» **ZU ERLEDIGEN**:
1) Geben Sie den Abschnitt der Stadt-für-Alle-Nachrichten, der bei „KAUM SOZIALWOHNUNGEN, MEHR“ beginnt und bei „800 Obdachlosen ausgegangen.“ endet, erneut wieder und ersetzen Sie darin „Wohnungsnot“ durch „Wohnungsknappheit“.
2) Beantworten Sie zu den Stadt-für-Alle-Nachrichten:
(a) Wie viele Sozialwohnungen sind in Baden-Württemberg vorhanden?
(b) Welche Internetplattform wurde verboten?
(c) Wie viele Personen standen laut den ersten Meldungen auf der Todesliste?

**** LESETEXT ****

STADT-FÜR-ALLE-NACHRICHTEN (07 2017/09 2017)

Nun sind sie wieder da, die „Stadt für Alle“ Nachrichten aus Freiburg und der Welt. Wer nicht lesen will, kann sie hier bei RDL nachhören.

KAUM SOZIALWOHNUNGEN, MEHR WOHNUNGSLOSE IN BAWÜ
Der Paritätische Verband spricht von 22.800 ordnungsrechtlich untergebrachten wohnungslosen Personen in Baden-Württemberg. „Die aktuelle Wohnungsnot ist nicht vom Himmel gefallen. Gegen Wohnungsnot und Wohnungslosigkeit helfen nur Wohnungen! Der soziale Mietwohnungsbau wurde in Baden- Württemberg über Jahre hinweg vernachlässigt.“ Der aktuelle Bedarf liegt bei einer halben Million Sozialwohnungen, vorhanden sind nur 57.000, Tendenz fallend. In Freiburg wird von 800 Obdachlosen ausgegangen.

[FR] KAMPF GEGEN LINKS
Der Ruck nach rechts und der Kampf gegen alles, was links ist, ist unübersehbar. Nun traf es die Internetplattform „linksunten“, die mit einer windigen Rechtskonstruktion verboten wurde. So die aktuelle Redaktion von rdl.de: „Im Alleingang und ohne richterlichen Beschluß Razzien anzuordnen und eine Internetplattform zu verbieten, klingt für uns eher nach einem autoritären Staat als nach pluralistischer Demokratie“. Die „geistig-moralische“ Wende, die Kohl gegen die 68er ansetzte, erlebt in den letzten Jahren einen neuen breiten Aufschwung. Einige wollen wieder in 1950er Jahre. Manche marschierten gleich noch ein paar Jahrzehnte weiter zurück.
Dagegen hilft nur: Links unten anfangen zu organisieren.

TODESLISTE VON RECHTSTERROR GRUPPE
Anfang September wird die rechtsterroristische Gruppe „Nordkreuz“ – den (Un-)Sicherheitsbehörden bereits länger bekannte – öffentlich gemacht. Sie besteht aus Polizisten, AFD- Mitgliedern und Personen eines Reservistenverbandes, welcher Waffen hortet. Der Reserveoffizier des Reservistenverbandes war laut taz „vorgesehen, eine Kompanie anzuführen, die rund um den G20-Gipfel in Hamburg militärische Anlagen beschützen sollte“. In den ersten Meldungen wird von einer Todesliste mit rund 5.000 Personen (aus dem linken Spektrum, Flüchtlingsverbände, Unterstützer*innen eines linken Wohnprojekts…). berichtet. Daraus wird am Ende des Tages beschönigend eine „lose Blattsammlung“.

**** GEGEBENE DATEN ****

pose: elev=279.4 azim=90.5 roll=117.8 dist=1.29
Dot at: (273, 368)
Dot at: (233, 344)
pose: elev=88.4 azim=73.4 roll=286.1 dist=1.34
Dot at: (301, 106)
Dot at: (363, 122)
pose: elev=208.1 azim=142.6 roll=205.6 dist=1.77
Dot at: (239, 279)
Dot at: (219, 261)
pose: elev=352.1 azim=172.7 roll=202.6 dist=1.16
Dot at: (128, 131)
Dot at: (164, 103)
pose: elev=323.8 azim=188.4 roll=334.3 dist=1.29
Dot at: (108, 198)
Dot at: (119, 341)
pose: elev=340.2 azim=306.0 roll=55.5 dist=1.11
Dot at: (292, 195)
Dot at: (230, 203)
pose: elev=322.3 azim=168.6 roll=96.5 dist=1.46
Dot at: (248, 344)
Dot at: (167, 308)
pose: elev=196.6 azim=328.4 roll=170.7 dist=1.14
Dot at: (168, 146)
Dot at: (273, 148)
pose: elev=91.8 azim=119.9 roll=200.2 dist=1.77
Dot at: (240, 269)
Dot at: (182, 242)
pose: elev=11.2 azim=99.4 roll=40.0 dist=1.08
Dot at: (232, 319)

****

» **GELÖSTE AUFGABEN**:
1)
KAUM SOZIALWOHNUNGEN, MEHR WOHNUNGSLOSE IN BAWÜ
Der Paritätische Verband spricht von 22.800 ordnungsrechtlich untergebrachten wohnungslosen Personen in Baden-Württemberg. „Die aktuelle Wohnungsknappheit ist nicht vom Himmel gefallen. Gegen Wohnungsknappheit und Wohnungslosigkeit helfen nur Wohnungen! Der soziale Mietwohnungsbau wurde in Baden- Württemberg über Jahre hinweg vernachlässigt.“ Der aktuelle Bedarf liegt bei einer halben Million Sozialwohnungen, vorhanden sind nur 57.000, Tendenz fallend. In Freiburg wird von 800 Obdachlosen ausgegangen.

2)
(a) Nur 57.000, Tendenz fallend.
(b) Die Internetplattform „linksunten“.
(c) Rund 5.000 Personen.